# what is the difference between inverter and ups?



## chennai inverters (Aug 26, 2014)

hi friends, i want to buy inverter or ups for my home especially my personal computer. i have little bit confussion about inverter and ups. somebody suggest inverter is best for home and some of the suggest ups is best for my personal computer.


----------



## TechnoBOY (Sep 20, 2014)

Dear Buddy,

While both UPS and the Inverter provide backup power during mains outage, with the UPS the switch is instantaneous, whereas with the Inverter there is a gap of a second or two. In both the cases AC is converted into DC.

This gap is OK for household gadgets such as lights, fans, fridge, etc. but not OK for computers.

UPS: The main AC which is converted into DC is constantly charging the battery. The output of the battery is fed to the Sine wave inverter and it converts DC to AC and this feeds the equipment. Since power out is always drawn from the battery, there is no time lag when mains swicthes off; it just stops the battery from being charged and the UPS continues to supply power till the battery runs out.

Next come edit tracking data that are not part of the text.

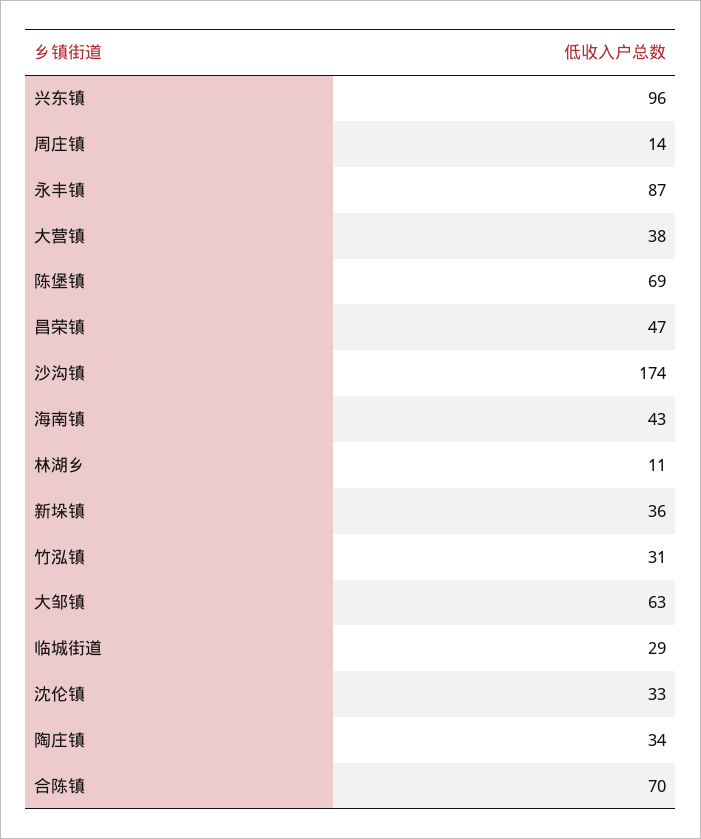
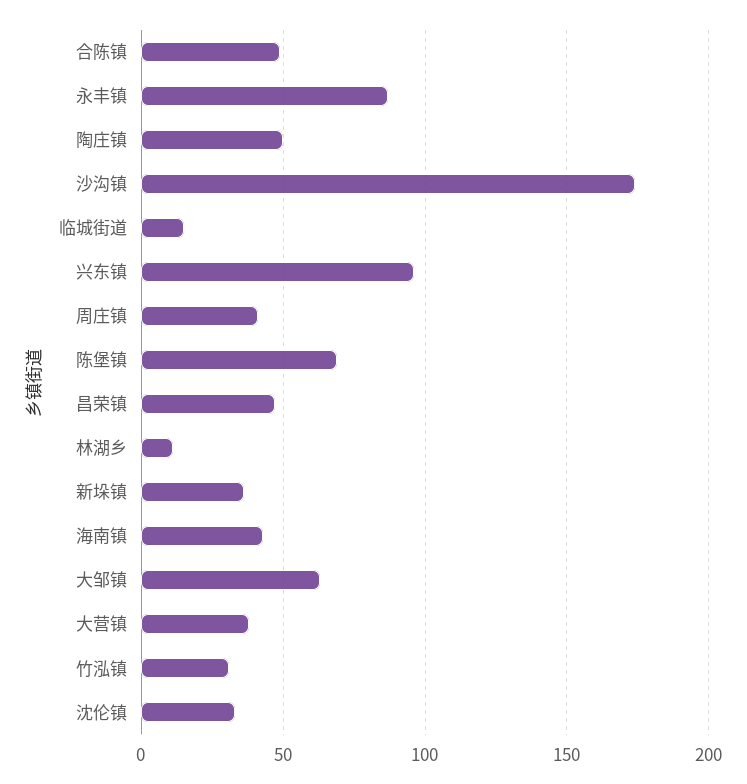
  {
    "兴东镇": 96,
-   "周庄镇": 14,
+   "周庄镇": 40,
    "永丰镇": 87,
    "大营镇": 38,
    "陈堡镇": 69,
    "昌荣镇": 47,
    "沙沟镇": 174,
    "海南镇": 43,
    "林湖乡": 11,
    "新垛镇": 36,
    "竹泓镇": 31,
    "大邹镇": 63,
-   "临城街道": 29,
+   "临城街道": 15,
    "沈伦镇": 33,
-   "陶庄镇": 34,
+   "陶庄镇": 50,
-   "合陈镇": 70
+   "合陈镇": 50
  }

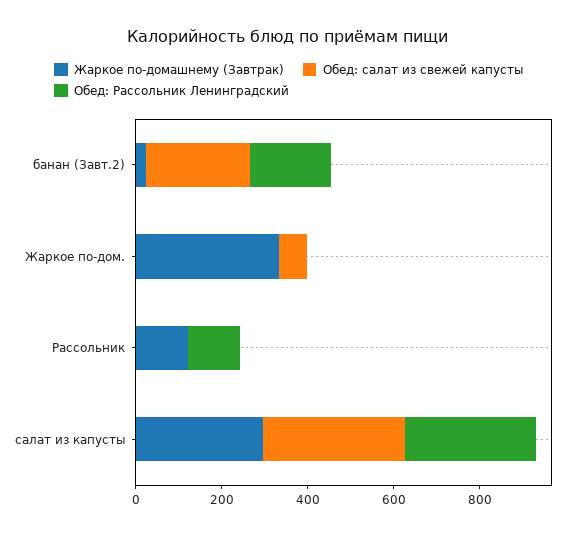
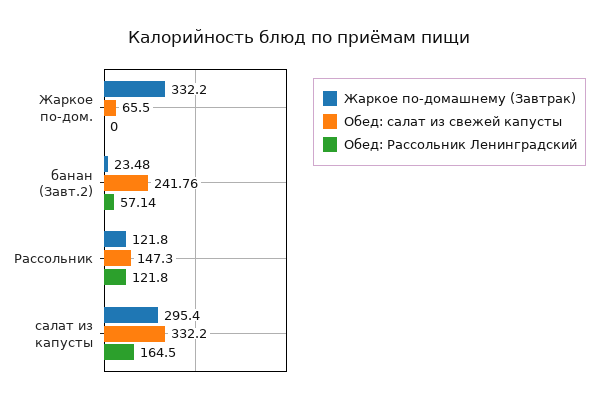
  {
    "Жаркое по-домашнему (Завтрак)": {
      "банан (Завт.2)": 23.48,
      "Жаркое по-дом.": 332.2,
      "Рассольник": 121.8,
      "салат из капусты": 295.4
    },
    "Обед: салат из свежей капусты": {
      "банан (Завт.2)": 241.76,
      "Жаркое по-дом.": 65.5,
-     "Рассольник": 0,
+     "Рассольник": 147.3,
      "салат из капусты": 332.2
    },
    "Обед: Рассольник Ленинградский": {
-     "банан (Завт.2)": 200,
+     "банан (Завт.2)": 57.14,
      "Жаркое по-дом.": 0,
      "Рассольник": 121.8,
-     "салат из капусты": 300
+     "салат из капусты": 164.5
    }
  }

Inverter: The main AC which is converted into DC is constantly charging the battery. A sensor and relay mechanism checks whether the mains is ON or OFF. When the main switches OFF, the relay actuator triggers to switch from mains to inverter. Rest is same like the UPS. Because of this sensor and relay, there is a gap between triggering.


----------



## vidhubhushan (Sep 21, 2014)

^ the above holds true for Online UPS but not offline which is the same as inverter except the change over time to battery in case of power off is very less hence no restart for a computer.
some inverter have UPS mode as well.


----------